# Use that $(\mathbb{Z}/p\mathbb{Z})^{*}$ is cyclic to give a direct proof that $\left( \frac{-3}{p} \right) = 1$ when $p \equiv 1\ (\bmod\ 3)$.

Use that $(\mathbb{Z}/p\mathbb{Z})^{*}$ is cyclic to give a direct proof that $\left( \frac{-3}{p} \right) = 1$ when $p \equiv 1\ (\bmod\ 3)$.

(Hint: There is an element $c \in (\mathbb{Z}/p\mathbb{Z})^{*}$ of order 3. Show that $(2c+1)^2 = -3$.)

I could really use some help with some direction on where to start with this proof. I've gone through a some examples and I can see that it works, but I can't seem to prove it for the general case.

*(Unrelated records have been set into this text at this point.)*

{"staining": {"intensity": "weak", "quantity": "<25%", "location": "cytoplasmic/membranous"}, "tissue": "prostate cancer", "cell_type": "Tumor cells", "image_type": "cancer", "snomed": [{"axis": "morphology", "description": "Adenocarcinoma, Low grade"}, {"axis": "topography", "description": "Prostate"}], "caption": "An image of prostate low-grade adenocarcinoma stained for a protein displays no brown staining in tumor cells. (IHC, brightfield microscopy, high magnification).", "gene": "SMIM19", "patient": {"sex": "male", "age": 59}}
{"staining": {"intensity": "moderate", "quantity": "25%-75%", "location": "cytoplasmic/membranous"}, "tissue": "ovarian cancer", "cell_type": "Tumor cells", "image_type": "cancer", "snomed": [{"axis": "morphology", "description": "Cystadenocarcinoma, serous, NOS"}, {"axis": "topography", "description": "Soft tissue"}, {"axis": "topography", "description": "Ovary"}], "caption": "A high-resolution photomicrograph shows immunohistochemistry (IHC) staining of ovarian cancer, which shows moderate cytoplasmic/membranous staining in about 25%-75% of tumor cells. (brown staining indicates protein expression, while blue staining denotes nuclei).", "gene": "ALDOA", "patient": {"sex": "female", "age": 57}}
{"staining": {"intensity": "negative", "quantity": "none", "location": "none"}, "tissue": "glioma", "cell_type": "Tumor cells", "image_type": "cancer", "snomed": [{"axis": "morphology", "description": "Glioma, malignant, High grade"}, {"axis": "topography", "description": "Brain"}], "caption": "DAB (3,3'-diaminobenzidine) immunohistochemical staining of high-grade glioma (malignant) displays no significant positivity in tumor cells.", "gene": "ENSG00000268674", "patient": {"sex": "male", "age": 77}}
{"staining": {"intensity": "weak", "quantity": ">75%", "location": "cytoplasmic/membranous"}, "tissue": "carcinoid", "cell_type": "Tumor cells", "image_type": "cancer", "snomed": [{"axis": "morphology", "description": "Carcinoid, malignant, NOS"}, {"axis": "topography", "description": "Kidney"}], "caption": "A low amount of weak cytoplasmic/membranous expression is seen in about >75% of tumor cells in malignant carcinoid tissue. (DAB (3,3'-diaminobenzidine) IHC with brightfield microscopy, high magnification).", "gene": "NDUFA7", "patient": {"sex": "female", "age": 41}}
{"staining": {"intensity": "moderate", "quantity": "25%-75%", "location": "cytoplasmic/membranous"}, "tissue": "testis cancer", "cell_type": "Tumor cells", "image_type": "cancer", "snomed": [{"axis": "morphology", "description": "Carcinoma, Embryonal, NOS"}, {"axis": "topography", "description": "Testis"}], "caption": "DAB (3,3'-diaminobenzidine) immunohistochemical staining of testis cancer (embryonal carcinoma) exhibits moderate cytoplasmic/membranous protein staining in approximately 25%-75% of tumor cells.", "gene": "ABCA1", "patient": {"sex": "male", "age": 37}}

Any responses would be much appreciated!

• You don't need to know that $\mathbb{Z}_p^{\times}$ is cyclic to know that it contains an element of order $3$; you can just appeal to Lagrange's theorem. – Qiaochu Yuan Nov 17 '15 at 4:24

Hint: Since $c$ is a third root of unity, $c$ is a root of $x^3-1$ in $\mathbb F_p = \mathbb Z/p\mathbb Z$. Moreover, $c \neq 1$, so $c$ is a root of the polynomial obtained by factoring $x-1$ out of $x^3-1$, which is $x^2+x+1$. (Note that you can only do this factoring because $\mathbb F_p$ is an integral domain.)
Use the fact that $c^2+c+1=0$ to simplify $(2c+1)^2$.